Every line in the data below that includes "buffetrestaurant" belongs in the answer, copied as it stands.

::::::::::

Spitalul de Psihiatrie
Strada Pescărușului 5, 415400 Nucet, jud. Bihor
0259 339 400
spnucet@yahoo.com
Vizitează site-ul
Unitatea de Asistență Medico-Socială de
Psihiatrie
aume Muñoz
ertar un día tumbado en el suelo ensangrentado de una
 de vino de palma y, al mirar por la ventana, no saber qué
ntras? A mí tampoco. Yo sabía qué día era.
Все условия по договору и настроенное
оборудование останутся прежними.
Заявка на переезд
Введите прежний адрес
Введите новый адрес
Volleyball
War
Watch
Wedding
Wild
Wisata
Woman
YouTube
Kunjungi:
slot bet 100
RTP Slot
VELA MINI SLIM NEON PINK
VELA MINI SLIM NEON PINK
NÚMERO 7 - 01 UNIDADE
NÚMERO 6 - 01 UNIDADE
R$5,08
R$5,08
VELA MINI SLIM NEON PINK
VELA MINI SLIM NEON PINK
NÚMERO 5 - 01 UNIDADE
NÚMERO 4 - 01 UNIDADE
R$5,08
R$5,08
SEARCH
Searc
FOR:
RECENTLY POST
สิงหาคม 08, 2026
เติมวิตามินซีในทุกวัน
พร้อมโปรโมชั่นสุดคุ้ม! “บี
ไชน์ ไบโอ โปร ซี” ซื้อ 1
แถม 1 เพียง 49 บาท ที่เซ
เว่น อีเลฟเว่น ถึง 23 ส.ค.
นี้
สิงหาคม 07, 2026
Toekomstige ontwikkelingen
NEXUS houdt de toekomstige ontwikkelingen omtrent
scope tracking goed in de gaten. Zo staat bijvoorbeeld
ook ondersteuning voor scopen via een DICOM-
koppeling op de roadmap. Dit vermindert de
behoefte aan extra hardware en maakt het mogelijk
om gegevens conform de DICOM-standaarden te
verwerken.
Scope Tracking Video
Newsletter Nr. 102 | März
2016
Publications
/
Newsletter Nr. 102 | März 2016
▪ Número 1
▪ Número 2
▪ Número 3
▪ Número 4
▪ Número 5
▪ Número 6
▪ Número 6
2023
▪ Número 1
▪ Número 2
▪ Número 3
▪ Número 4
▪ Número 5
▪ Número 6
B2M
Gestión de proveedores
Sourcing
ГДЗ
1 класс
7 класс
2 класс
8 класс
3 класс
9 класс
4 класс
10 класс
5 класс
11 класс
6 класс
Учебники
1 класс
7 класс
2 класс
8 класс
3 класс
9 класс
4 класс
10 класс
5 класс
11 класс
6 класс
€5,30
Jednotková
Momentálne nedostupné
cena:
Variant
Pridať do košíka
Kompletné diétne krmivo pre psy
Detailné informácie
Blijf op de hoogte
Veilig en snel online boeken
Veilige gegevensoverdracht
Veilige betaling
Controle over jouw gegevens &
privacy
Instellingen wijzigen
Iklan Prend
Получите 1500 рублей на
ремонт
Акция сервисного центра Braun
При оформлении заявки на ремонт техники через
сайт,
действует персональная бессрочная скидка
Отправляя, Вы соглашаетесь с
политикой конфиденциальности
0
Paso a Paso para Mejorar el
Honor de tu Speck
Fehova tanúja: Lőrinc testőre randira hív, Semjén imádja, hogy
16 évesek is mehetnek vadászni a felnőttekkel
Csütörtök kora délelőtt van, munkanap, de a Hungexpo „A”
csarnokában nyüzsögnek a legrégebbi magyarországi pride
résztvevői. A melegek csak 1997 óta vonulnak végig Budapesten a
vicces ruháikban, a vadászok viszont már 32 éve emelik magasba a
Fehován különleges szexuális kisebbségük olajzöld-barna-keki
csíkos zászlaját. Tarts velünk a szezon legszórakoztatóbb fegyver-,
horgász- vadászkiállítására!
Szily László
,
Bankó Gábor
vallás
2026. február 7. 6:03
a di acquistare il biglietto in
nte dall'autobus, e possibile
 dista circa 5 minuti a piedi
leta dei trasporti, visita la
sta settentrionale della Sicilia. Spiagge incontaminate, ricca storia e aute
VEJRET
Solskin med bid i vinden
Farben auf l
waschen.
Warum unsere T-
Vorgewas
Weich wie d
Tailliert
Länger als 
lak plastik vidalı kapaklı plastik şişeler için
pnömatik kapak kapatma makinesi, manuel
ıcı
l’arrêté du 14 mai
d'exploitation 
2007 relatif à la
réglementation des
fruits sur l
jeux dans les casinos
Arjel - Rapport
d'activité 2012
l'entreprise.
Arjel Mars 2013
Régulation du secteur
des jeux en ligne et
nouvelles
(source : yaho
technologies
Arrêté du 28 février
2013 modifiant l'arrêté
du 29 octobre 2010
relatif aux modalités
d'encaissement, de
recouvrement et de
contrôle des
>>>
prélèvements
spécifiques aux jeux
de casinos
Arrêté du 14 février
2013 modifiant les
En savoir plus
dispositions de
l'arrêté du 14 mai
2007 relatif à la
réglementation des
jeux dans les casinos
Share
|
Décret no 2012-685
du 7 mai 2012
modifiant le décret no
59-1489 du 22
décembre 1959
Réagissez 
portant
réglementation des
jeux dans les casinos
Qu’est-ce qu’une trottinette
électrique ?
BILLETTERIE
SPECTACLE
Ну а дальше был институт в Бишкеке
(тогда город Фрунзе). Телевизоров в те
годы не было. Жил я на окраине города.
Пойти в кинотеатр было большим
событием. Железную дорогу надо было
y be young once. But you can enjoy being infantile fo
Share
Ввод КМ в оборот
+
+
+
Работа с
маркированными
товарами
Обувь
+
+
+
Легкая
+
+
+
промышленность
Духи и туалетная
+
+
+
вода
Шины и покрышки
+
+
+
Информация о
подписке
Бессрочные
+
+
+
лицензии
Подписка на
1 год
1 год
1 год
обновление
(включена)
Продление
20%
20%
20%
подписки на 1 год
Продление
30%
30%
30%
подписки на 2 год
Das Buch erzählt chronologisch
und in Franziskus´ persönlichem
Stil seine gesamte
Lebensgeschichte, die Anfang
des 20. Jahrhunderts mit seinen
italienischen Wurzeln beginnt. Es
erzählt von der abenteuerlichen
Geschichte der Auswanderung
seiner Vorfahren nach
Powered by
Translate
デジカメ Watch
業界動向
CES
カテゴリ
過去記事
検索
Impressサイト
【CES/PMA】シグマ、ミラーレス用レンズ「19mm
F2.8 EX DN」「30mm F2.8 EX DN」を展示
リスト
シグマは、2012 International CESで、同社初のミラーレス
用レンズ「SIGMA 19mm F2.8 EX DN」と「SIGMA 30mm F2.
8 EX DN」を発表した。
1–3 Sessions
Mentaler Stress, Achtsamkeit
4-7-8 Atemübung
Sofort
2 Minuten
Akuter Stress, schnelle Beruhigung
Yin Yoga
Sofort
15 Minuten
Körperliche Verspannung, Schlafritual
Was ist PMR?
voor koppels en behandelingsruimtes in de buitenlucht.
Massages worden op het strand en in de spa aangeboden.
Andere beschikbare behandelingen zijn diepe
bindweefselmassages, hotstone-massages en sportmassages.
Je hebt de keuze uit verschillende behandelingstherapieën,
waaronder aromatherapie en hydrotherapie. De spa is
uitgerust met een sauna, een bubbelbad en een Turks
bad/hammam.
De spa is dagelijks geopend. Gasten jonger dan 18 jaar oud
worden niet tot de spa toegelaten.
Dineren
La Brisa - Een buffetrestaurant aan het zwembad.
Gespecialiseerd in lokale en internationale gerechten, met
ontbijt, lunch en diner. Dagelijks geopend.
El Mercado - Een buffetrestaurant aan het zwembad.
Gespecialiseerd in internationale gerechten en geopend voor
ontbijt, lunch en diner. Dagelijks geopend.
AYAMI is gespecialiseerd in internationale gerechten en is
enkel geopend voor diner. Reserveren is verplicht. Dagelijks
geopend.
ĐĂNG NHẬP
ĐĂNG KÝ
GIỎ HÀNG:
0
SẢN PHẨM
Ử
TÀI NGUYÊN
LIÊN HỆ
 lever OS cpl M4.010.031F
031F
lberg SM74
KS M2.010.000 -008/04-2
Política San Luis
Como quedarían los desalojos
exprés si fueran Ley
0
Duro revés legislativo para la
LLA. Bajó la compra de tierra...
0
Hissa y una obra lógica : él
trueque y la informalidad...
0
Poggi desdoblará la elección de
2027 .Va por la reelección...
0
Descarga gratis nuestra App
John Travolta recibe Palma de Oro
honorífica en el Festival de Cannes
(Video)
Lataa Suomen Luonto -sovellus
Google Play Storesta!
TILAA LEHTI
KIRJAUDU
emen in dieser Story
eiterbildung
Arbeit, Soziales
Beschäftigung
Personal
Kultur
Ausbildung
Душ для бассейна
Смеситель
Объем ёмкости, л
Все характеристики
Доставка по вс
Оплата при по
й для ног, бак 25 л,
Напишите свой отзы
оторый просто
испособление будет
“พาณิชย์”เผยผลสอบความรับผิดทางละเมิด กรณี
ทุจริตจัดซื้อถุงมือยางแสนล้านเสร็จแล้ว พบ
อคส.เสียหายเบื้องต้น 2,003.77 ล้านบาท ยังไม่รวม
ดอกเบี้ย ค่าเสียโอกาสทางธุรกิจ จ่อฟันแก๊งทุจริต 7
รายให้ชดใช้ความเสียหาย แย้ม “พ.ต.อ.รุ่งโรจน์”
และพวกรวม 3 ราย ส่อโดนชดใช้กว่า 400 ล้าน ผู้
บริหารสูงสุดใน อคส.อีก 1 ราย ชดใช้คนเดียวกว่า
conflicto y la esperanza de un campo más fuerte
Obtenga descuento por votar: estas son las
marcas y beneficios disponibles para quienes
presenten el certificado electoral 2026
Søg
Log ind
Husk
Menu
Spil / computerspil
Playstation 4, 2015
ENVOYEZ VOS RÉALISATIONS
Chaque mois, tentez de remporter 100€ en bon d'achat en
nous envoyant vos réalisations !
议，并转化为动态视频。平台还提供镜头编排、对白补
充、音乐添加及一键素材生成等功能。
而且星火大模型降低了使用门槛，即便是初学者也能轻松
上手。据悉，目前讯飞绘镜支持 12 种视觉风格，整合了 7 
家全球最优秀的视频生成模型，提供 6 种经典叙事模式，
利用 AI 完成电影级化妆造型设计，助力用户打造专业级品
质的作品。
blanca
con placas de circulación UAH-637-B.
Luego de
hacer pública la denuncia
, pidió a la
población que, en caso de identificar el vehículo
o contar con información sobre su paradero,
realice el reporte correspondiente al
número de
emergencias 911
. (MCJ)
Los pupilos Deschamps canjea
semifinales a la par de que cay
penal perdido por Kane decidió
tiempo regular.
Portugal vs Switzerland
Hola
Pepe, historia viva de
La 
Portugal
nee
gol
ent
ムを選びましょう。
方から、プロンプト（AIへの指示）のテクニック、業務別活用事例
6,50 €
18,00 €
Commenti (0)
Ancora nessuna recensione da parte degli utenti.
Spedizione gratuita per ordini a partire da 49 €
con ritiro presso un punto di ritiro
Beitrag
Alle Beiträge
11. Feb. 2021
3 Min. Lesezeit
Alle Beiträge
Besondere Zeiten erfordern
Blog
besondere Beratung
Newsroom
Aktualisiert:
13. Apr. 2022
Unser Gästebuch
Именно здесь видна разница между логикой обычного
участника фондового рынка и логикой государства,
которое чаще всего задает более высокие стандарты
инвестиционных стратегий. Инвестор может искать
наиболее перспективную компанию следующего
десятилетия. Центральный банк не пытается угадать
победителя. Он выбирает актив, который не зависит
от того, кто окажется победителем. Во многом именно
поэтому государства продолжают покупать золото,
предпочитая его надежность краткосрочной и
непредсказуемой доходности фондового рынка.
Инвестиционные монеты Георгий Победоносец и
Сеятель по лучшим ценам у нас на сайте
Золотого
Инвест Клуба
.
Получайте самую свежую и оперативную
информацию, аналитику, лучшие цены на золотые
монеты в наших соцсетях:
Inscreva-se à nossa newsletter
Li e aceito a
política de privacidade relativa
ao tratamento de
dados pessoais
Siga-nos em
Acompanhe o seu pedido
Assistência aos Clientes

::::::::::

**Result of the task:**
La Brisa - Een buffetrestaurant aan het zwembad.
El Mercado - Een buffetrestaurant aan het zwembad.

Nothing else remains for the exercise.